Posted by johnreynolds on March 02, 2006 at 04:24 PM | Permalink | Comments (8)

In response to my SOA/ESB Level Set blog entry, I got the following question from cparziale:
"In researching esb direction, I'm trying to assess if a "service bus" is a just another service 'on the side' of the primary services, to be used when needed, like UDDI, or if it will become a physical mediator of all service consumer-provider conversations. I ask because I'm trying to visualise what to do when we have high volume-performance critical consumer applications (such as in a financial institution) who have well defined providers and don't need externalized orchestration, transformation or even routing and do not want to to incur the overhead or support of additional mediation tiers. So will the ESB concept become mediation-integration fabric, like DNS, or will it become an application tier that must be managed and accounted for in a queuing/performance analysis? Any thoughts in this space are appreciated "
This is a great question, and it prompted me to write this blog entry to answer this and some related questions...

I believe the value proposition for an ESB drops considerably unless it is the mediator for all service consumer-provider conversations. The advantage of an ESB over point-to-point service invocations is mostly about managing services across the enterprise.

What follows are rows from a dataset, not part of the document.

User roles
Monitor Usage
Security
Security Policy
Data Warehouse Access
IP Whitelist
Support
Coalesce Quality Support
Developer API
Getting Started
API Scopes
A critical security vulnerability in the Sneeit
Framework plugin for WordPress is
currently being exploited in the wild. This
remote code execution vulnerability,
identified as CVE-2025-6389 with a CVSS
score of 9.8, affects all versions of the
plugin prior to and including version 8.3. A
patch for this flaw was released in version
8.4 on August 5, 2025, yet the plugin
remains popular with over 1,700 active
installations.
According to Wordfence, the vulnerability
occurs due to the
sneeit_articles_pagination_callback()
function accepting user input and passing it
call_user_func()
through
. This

If "rogue applications" bypass the service bus, you will lose much of its value.

At the heart of cparziale's question is the gnawing concern:

"We do not want to incur the overhead or support of additional mediation tiers."
This is obviously a legitimate concern, and one that every ESB architect must address.

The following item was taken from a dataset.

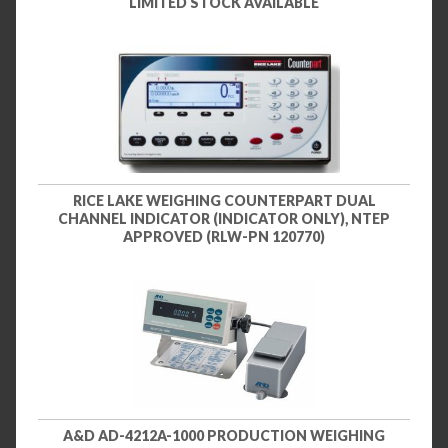
LIMITED STOCK AVAILABLE
RICE LAKE WEIGHING COUNTERPART DUAL
CHANNEL INDICATOR (INDICATOR ONLY), NTEP
APPROVED (RLW-PN 120770)
A&D AD-4212A-1000 PRODUCTION WEIGHING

What additional overhead (latency) is incurred by invoking a service via an ESB versus invoking it directly?

There are many factors to consider beyond this concern to determine whether or not an ESB is appropriate for your company, but we must still answer this question as best we can.

The answer will depend on the architecture of the specific ESB, but I believe that it is quite possible that the additional overhead could be quite low.

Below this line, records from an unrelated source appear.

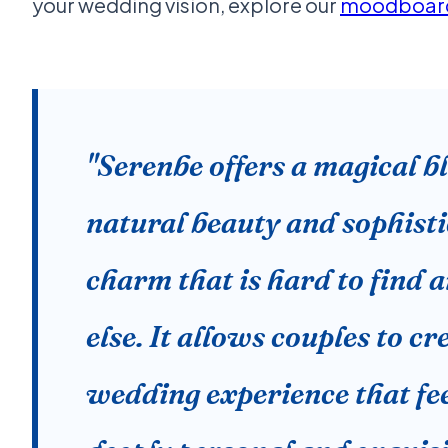
your wedding vision, explore our
moodboard
"Serenbe offers a magical b
natural beauty and sophist
charm that is hard to find
else. It allows couples to cr
wedding experience that fe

An ESB allows you to abstract the address of the service endpoint that you wish to invoke. To make this work, the ESB has to map the logical address of the service to a “physical” address. Presumably, a service registry (akin to UDDI) will be used to look up the “physical” address. Looking up the address each time a specific consumer accesses a service could be costly, but if the consumer’s ESB "agent" caches "physical" addresses the overhead could be quite low… it all depends on the implementation of the ESB itself (Check out the links to various ESB implementations at the end of this blog entry).

Tha value of an ESB comes into play when you consider the burden that would be placed on individual service consumers if the ESB was not there... so we have to look at the benefits that the ESB provides and decide whether or not we need them.

One benefit of an ESB is the aforementioned abstraction of the "physical" address. If the location of a service moves, or if a new version of a service becomes available, the consumers of the service will not have to be modified. You could of course build this logic into the service consumer itself, but imagine where that leads.

An ESB could also be a mechanism for providing scalability and load balancing. Assume that overall performance could be enhanced by instantiating multiple copies of a specific service: The ESB could function as a load balancer, hiding from service consumers any knowledge that multiple service instances exist. Of course you could accomplish the same thing by hosting a service on a clustered server, but the ESB offers the promise of creating service instances "on demand" if coupled with the appropriate provisioning software.

Some ESB implementation provide these capabilities, but others certainly do not, and it is very important for us to ask these questions before commiting ourselves. If "high volume-performance critical consumer applications" are a part of our enterprise, then we'd better be very sure that the ESB that we adopt is up to the task... Ask the right questions early, or we could end up very disappointed.